Ventricular extrasystoles is the medical term for extra beats in a patient’s heart chamber. These are not unusual and are normally benign, but can have a significant impact upon a patient’s quality of life. This means that it is important to have your heart examined if you experience extrasystoles, especially as you may be experiencing symptoms of a more serious condition.
The first step your practitioner will take is to undertake an ultrasound examination, called an Echocardiography, to rule out a more serious condition. If this comes back negative, then treatment options can be considered if necessary.
What Are The Symptoms Of Extrasystoles?
Typically, the extra beats will originate from areas of the right ventricle, close to the outlet of the pulmonary artery. However, in some cases it can originate in the left ventricle, close to the outlet of the outlet of the aorta – the big and common artery leaving the left heart chamber. In rare cases, the extra beats may come from other areas of the right or left ventricle.
- Right atrium
- Right ventricular outflow tract
- Right ventricle
- Left atrium
- Left ventricle
In the absence of other heart conditions, the beats do not represent any danger, merely an annoyance. In certain cases, this annoyance can represent a significant impact to the quality of life of a patient, so treatment may be considered.
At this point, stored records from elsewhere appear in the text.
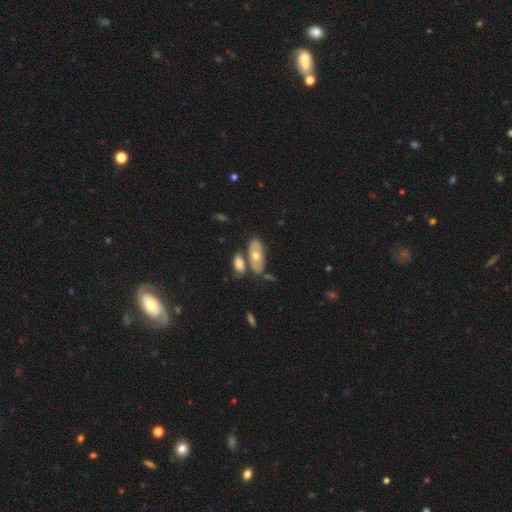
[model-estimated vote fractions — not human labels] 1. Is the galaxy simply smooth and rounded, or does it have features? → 44% featured or disk, 28% smooth, 28% star or artifact.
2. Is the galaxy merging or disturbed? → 49% none, 26% merger, 15% minor disturbance, 10% major disturbance.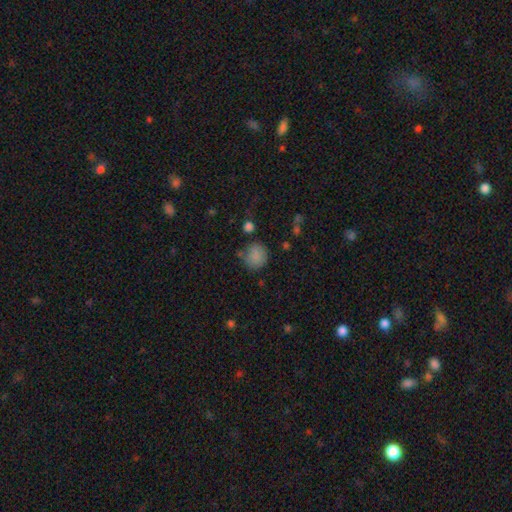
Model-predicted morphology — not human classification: smooth_or_featured: smooth (p=0.83) [alt: star or artifact p=0.11]
how_rounded: round (p=0.81) [alt: in between p=0.18]
merging: none (p=0.70) [alt: minor disturbance p=0.19]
It is possible to alleviate the condition medically, typically by using beta blocking medications. In many cases, medication does not have a lasting effect. When this happens, your physician may recommend an ablation treatment.
This treatment requires a small instrument, called an ablation catheter, to be inserted into the heart via the groin. The physician then finds the area in the heart that is the source of the extra beats and heats the tissue, destroying the heart cells in the process. Ablation treatments are very effective and safe procedures that can rapidly alleviate extrasystoles.